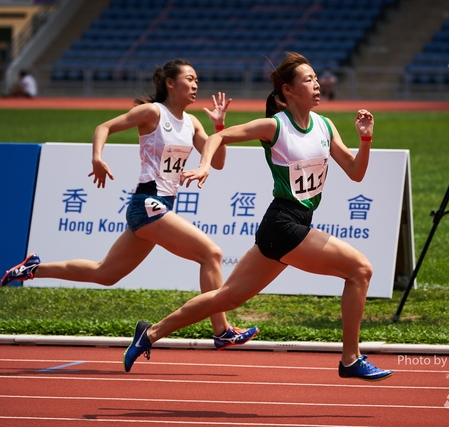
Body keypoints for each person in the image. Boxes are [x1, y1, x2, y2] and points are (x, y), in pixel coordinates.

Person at [122, 52, 393, 381]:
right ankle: (350, 359)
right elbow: (220, 136)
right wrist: (205, 164)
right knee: (360, 270)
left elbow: (355, 172)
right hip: (283, 224)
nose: (318, 84)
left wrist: (365, 139)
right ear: (289, 91)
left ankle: (149, 333)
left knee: (226, 297)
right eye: (309, 80)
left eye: (317, 78)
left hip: (286, 226)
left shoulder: (325, 125)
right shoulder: (274, 126)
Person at [0, 58, 258, 353]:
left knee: (105, 274)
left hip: (159, 207)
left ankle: (33, 269)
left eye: (197, 80)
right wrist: (97, 157)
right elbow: (104, 127)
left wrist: (219, 127)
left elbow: (219, 162)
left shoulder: (192, 123)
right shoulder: (152, 112)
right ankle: (222, 330)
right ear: (170, 83)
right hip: (148, 203)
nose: (196, 84)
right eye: (190, 78)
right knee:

▶ _Instructions for the task_
Copy all records exactly; omit images.

▶ _Response for this exercise_
Body keypoints for each person in the image. Boxes are [x1, y1, x2, y2] and points are (x, y), in pixel coordinates.

Person at [122, 52, 393, 381]:
right ankle: (350, 359)
right elbow: (220, 136)
right wrist: (205, 164)
right knee: (360, 270)
left elbow: (355, 172)
right hip: (283, 224)
nose: (318, 84)
left wrist: (365, 139)
right ear: (289, 91)
left ankle: (149, 333)
left knee: (226, 297)
right eye: (309, 80)
left eye: (317, 78)
left hip: (286, 226)
left shoulder: (325, 125)
right shoulder: (274, 126)
Person at [0, 58, 258, 353]:
left knee: (105, 274)
left hip: (159, 207)
left ankle: (33, 269)
left eye: (197, 80)
right wrist: (97, 157)
right elbow: (104, 127)
left wrist: (219, 127)
left elbow: (219, 162)
left shoulder: (192, 123)
right shoulder: (152, 112)
right ankle: (222, 330)
right ear: (170, 83)
right hip: (148, 203)
nose: (196, 84)
right eye: (190, 78)
right knee:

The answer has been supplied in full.